Mounjaro focus: GP practices to receive £3,000 bonuses to maximise weight‑loss jab prescriptions

Mounjaro focus: GP practices to receive £3,000 bonuses to maximise weight‑loss jab prescriptions

GP practices in England are set to be paid an average of £3, 000 a year in bonuses to prescribe weight‑loss injections, with the incentive payments targeting Mounjaro and added funding for referrals to weight‑loss programmes. The change will be added to the GP contract starting in April and represents the first time weight‑loss drugs have been included in contract incentives.

Why Mounjaro is the focus of the GP bonus

The incentive payments will apply only to Mounjaro. This drug began to be available on the NHS in 2025 but not all GPs are yet prescribing it as often as expected. The £3, 000 figure is presented as an average annual bonus, with the exact size of the payment dependent on the size of the practice and on reaching thresholds for prescribing the maximum number of eligible patients for Mounjaro.

How the GP bonus scheme will work

The government will add the incentive payments to the GP contract starting in April. Practices will also receive additional payments worth about £1, 000 a year for referring patients on to weight‑loss programmes. Practices will have to meet certain criteria to be eligible for the bonus. This marks the first inclusion of weight‑loss drugs in the GP contract, building on a long history of incentive payments used to improve areas such as dementia care, vaccination rates and prescribing statins.

Eligibility, rollout and patient prioritisation

GP prescribing of Mounjaro began during this financial year and access has been tightly restricted. Current access rules limit prescriptions to those who are severely obese with a body mass index (BMI) over 40 plus certain health conditions. Next year access will be widened to those with a BMI over 35, and eligibility thresholds are lower for certain ethnic groups. There is an expectation that by 2028 some 220, 000 patients will be on Mounjaro provided by the NHS. Separately, 220, 000 patients have been prioritised for the first three years of rollout, though current data suggests that even those prioritised cannot always access the drugs and not all GP practices currently prescribe them.

Funding, scale and competing estimates of use

The new scheme is backed by a ring‑fenced funding pot of £25 million. Estimates of how many people are using weight‑loss injections vary in recent coverage: one estimate puts users at more than 1 million, with nine in 10 paying for the drugs privately; another places the figure at an estimated 2. 4 million Britons, with most accessing them privately. The NHS began a mass rollout of weight‑loss injections last summer, and NHS planning indicates the phased rollout of Mounjaro could take up to 12 years.

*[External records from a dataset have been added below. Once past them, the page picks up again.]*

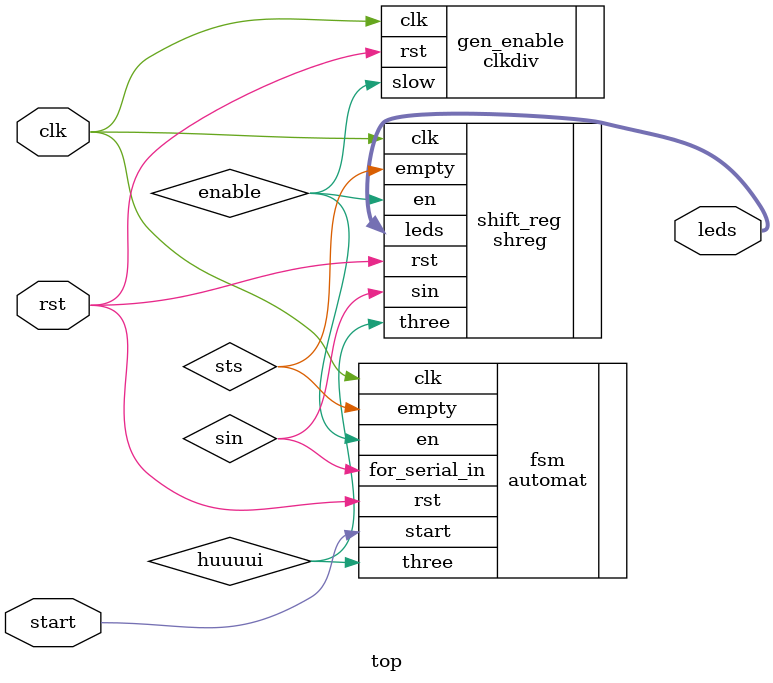
<source format=sv>
`timescale 1ns / 1ps


module top #(parameter div = 50_000_000)(input clk, rst, start, output [7:0] leds);
//enable - spowolniony clk - clkdiv.slow ->enable
//sin - informuje, gdy automat FSM jest w stanie PULSE
//status - informuje, gdy wszystkie ledy są zgaszone, info z SCHREGa
shreg shift_reg(.clk(clk), .rst(rst), .en(enable), .sin(sin), .leds(leds), .empty(sts), .three(huuuui));
clkdiv #(.div(div)) gen_enable (.clk(clk),.rst(rst),.slow(enable));
automat fsm(.clk(clk), .rst(rst), .en(enable), .start(start), .empty(sts), .three(huuuui), .for_serial_in(sin));

endmodule

</source>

Specialist services, other drugs and the limits of the policy

The other new‑generation weight‑loss drug mentioned in coverage, Wegovy, is not prescribed by GPs but is instead given by specialist NHS weight‑loss services. Obesity experts have warned the incentive scheme will have limited impact because the drugs remain tightly restricted on the NHS and the new payments do not widen eligibility. Rollout so far has been described as patchy.

Officials' messages and expert caution

Health Secretary Wes Streeting said weight‑loss drugs can be a "real game changer" for those who need them and emphasised a commitment that access should be based on need, not ability to pay. He highlighted concerns about people buying privately and the emergence of rogue prescribers offering unlicensed drugs that put patients at risk, and argued that investing in general practice will help bring modern medicine to more patients and shift focus from treatment to prevention.

Professor Victoria Tzortziou Brown cautioned that widening the rollout could increase workload in a way that may not be sustainable and risk raising unrealistic expectations among patients who may not be eligible.

Developing details remain around exact eligibility criteria for individual practices and how quickly prescribing levels will rise; rollout and access remain subject to change.